During the keynote, Anthropic CEO Dario Amodei was invited on stage for a discussion with Selipsky. He spoke to the previous week’s release of Claude 2.1, the firm’s latest model that he says boasts the largest context windows of 200,000 tokens (equivalent to about 150,000 words). This is important because it allows more customization on enterprise content, he said, such as providing context in the form of financial statements, a long book, or a collection of multiple documents. Providing this complementary data also helps reduce the rate of hallucinations – or the model making mistakes.
Wood emphasized the importance of pretraining and fine-tuning to make foundation models more practical for enterprise use: “LLMs (large language models) have a very broad set of information and general knowledge, but once you get down to any level of depth it’s like Swiss cheese down there.”
Organizations can resolve this data sparsity problem by complementing the models with their own data sets. This is accomplished with Knowledge Bases, a new feature in Bedrock to facilitate retrieval, augmentation, and generation (RAG) for foundation models on custom data sets.
Agents for Amazon Bedrock was also announced for general availability. It makes building applications with generative AI easier by automating a workflow where customers can select their foundation model, provide basic instructions about how it should behave, and connect it with APIs and data sources.
AWS executives stressed that customer data is private when using it to build generative AI applications. Data is stored in a container, and it remains there along with the customized model, with data encrypted while in transit and at rest.
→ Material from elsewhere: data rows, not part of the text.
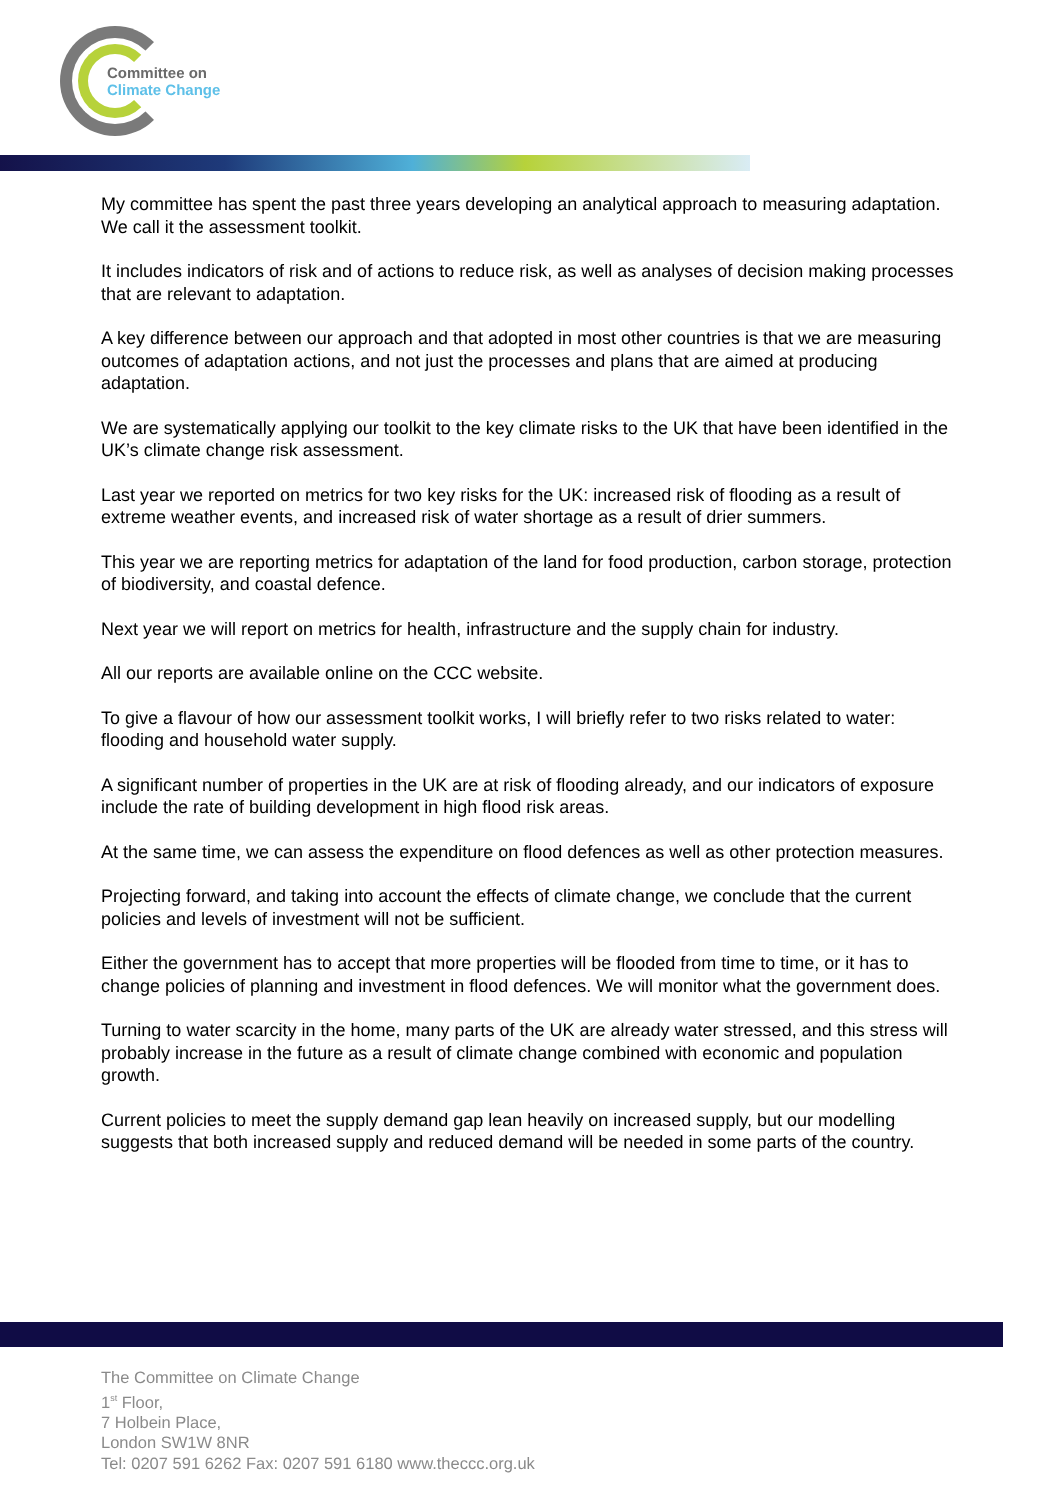Committee on
Climate Change
My committee has spent the past three years developing an analytical approach to measuring adaptation. We call it the assessment toolkit.
It includes indicators of risk and of actions to reduce risk, as well as analyses of decision making processes that are relevant to adaptation.
A key difference between our approach and that adopted in most other countries is that we are measuring outcomes of adaptation actions, and not just the processes and plans that are aimed at producing adaptation.
We are systematically applying our toolkit to the key climate risks to the UK that have been identified in the UK’s climate change risk assessment.
Last year we reported on metrics for two key risks for the UK: increased risk of flooding as a result of extreme weather events, and increased risk of water shortage as a result of drier summers.
This year we are reporting metrics for adaptation of the land for food production, carbon storage, protection of biodiversity, and coastal defence.
Next year we will report on metrics for health, infrastructure and the supply chain for industry.
All our reports are available online on the CCC website.
To give a flavour of how our assessment toolkit works, I will briefly refer to two risks related to water: flooding and household water supply.
A significant number of properties in the UK are at risk of flooding already, and our indicators of exposure include the rate of building development in high flood risk areas.
At the same time, we can assess the expenditure on flood defences as well as other protection measures.
Projecting forward, and taking into account the effects of climate change, we conclude that the current policies and levels of investment will not be sufficient.
Either the government has to accept that more properties will be flooded from time to time, or it has to change policies of planning and investment in flood defences. We will monitor what the government does.
Turning to water scarcity in the home, many parts of the UK are already water stressed, and this stress will probably increase in the future as a result of climate change combined with economic and population growth.
Current policies to meet the supply demand gap lean heavily on increased supply, but our modelling suggests that both increased supply and reduced demand will be needed in some parts of the country.
The Committee on Climate Change
1<sup>st</sup> Floor,
7 Holbein Place,
London SW1W 8NR
Tel: 0207 591 6262 Fax: 0207 591 6180 www.theccc.org.uk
Building foundation models with AWS silicon
AWS announced new releases for its proprietary silicon, including for AI and ML training on EC2. Its Trainium2 chip will provide four times faster training for generative AI and machine learning than the previous generation of chip with 65 exaflops of processing power.
“We’re already launching our second generation of chip; meanwhile, a lot of other cloud providers are still just talking about their ML chips,” Selipsky said.
The chips can be clustered in groups up to 100,000 to reduce training time, and they will also offer energy efficiency, AWS claims.
AWS Inferentia chips are also available for inference workloads.
Analyst perspective
AWS knew it had to offer a competitive conversational interface to Microsoft Copilot, and the announcement of Q should deliver on that capability – eventually. With the chatbot only available in two US regions in preview, we still don’t know the timeline for when most AWS customers will be able to role-play as James Bond and start asking it about new technology capabilities. Q isn’t a totally new concept in the AWS ecosystem, previously being available as an assistant int QuickSight to help with business intelligence visualizations. While Q may lag Copilot to market, this may not matter much, as customers are unlikely to switch platforms to get access to one intelligent agent or another just a few months sooner. More likely is that AWS customers will turn on the agent when it’s generally available, and Microsoft Azure customers will leverage Copilot on their stack.
Beyond the top layer of abstraction, AWS demonstrated its technical strengths for organizations with more advanced development capabilities. Being clear about data not being at risk of training a public foundation model is key, and Bedrock also offers the best selection of foundation models to build with compared to the other hyperscalers. Whether it offers the best foundation model is another question.
For the rare organization seeking to train its own foundation model, AWS looks to be a best-in-class option. AI leaders like Anthropic have trained very large models on the platform. With a focus on delivering speed, cost efficiency, and energy efficiency, AWS is hitting all the right notes as it sings its AI training tune.